Zu verarbeitende Daten →
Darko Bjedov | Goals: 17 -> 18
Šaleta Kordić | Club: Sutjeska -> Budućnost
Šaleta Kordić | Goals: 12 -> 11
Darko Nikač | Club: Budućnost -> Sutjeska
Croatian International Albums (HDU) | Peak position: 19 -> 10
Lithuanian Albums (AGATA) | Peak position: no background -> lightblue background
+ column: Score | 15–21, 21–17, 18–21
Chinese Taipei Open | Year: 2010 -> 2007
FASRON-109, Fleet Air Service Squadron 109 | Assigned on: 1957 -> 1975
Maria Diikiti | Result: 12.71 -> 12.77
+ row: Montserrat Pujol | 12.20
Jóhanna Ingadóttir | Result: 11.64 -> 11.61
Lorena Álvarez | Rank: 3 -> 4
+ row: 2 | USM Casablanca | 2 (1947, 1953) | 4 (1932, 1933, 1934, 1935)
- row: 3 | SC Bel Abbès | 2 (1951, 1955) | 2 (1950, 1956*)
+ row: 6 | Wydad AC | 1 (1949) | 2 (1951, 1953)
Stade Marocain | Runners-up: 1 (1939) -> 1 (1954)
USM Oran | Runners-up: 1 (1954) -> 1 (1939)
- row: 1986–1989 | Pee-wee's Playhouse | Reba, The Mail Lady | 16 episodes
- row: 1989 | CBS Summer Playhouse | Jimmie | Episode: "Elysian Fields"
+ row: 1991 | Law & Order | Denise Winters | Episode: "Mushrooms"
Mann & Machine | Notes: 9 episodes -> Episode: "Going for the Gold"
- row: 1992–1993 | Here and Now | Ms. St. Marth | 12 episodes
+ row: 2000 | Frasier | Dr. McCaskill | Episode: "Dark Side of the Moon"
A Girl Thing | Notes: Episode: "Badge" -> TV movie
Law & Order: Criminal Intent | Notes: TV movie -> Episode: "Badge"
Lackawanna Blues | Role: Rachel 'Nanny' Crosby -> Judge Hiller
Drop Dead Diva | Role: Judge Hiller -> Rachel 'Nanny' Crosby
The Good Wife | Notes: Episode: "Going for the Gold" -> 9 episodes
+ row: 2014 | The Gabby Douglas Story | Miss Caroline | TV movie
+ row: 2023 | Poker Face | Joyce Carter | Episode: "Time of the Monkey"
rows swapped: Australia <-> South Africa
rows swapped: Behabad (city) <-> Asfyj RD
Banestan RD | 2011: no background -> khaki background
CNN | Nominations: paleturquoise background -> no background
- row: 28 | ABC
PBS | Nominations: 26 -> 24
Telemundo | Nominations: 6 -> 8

Ziel der Übung →
Wie lassen sich alle Zeilen oben als JSON-Liste von Zeichenketten darstellen, mit einer Zeichenkette je Zeile und ohne Leerzeilen?

Ergebnis der Übung →
[
  "Darko Bjedov | Goals: 17 -> 18",
  "Šaleta Kordić | Club: Sutjeska -> Budućnost",
  "Šaleta Kordić | Goals: 12 -> 11",
  "Darko Nikač | Club: Budućnost -> Sutjeska",
  "Croatian International Albums (HDU) | Peak position: 19 -> 10",
  "Lithuanian Albums (AGATA) | Peak position: no background -> lightblue background",
  "+ column: Score | 15–21, 21–17, 18–21",
  "Chinese Taipei Open | Year: 2010 -> 2007",
  "FASRON-109, Fleet Air Service Squadron 109 | Assigned on: 1957 -> 1975",
  "Maria Diikiti | Result: 12.71 -> 12.77",
  "+ row: Montserrat Pujol | 12.20",
  "Jóhanna Ingadóttir | Result: 11.64 -> 11.61",
  "Lorena Álvarez | Rank: 3 -> 4",
  "+ row: 2 | USM Casablanca | 2 (1947, 1953) | 4 (1932, 1933, 1934, 1935)",
  "- row: 3 | SC Bel Abbès | 2 (1951, 1955) | 2 (1950, 1956*)",
  "+ row: 6 | Wydad AC | 1 (1949) | 2 (1951, 1953)",
  "Stade Marocain | Runners-up: 1 (1939) -> 1 (1954)",
  "USM Oran | Runners-up: 1 (1954) -> 1 (1939)",
  "- row: 1986–1989 | Pee-wee's Playhouse | Reba, The Mail Lady | 16 episodes",
  "- row: 1989 | CBS Summer Playhouse | Jimmie | Episode: \"Elysian Fields\"",
  "+ row: 1991 | Law & Order | Denise Winters | Episode: \"Mushrooms\"",
  "Mann & Machine | Notes: 9 episodes -> Episode: \"Going for the Gold\"",
  "- row: 1992–1993 | Here and Now | Ms. St. Marth | 12 episodes",
  "+ row: 2000 | Frasier | Dr. McCaskill | Episode: \"Dark Side of the Moon\"",
  "A Girl Thing | Notes: Episode: \"Badge\" -> TV movie",
  "Law & Order: Criminal Intent | Notes: TV movie -> Episode: \"Badge\"",
  "Lackawanna Blues | Role: Rachel 'Nanny' Crosby -> Judge Hiller",
  "Drop Dead Diva | Role: Judge Hiller -> Rachel 'Nanny' Crosby",
  "The Good Wife | Notes: Episode: \"Going for the Gold\" -> 9 episodes",
  "+ row: 2014 | The Gabby Douglas Story | Miss Caroline | TV movie",
  "+ row: 2023 | Poker Face | Joyce Carter | Episode: \"Time of the Monkey\"",
  "rows swapped: Australia <-> South Africa",
  "rows swapped: Behabad (city) <-> Asfyj RD",
  "Banestan RD | 2011: no background -> khaki background",
  "CNN | Nominations: paleturquoise background -> no background",
  "- row: 28 | ABC",
  "PBS | Nominations: 26 -> 24",
  "Telemundo | Nominations: 6 -> 8"
]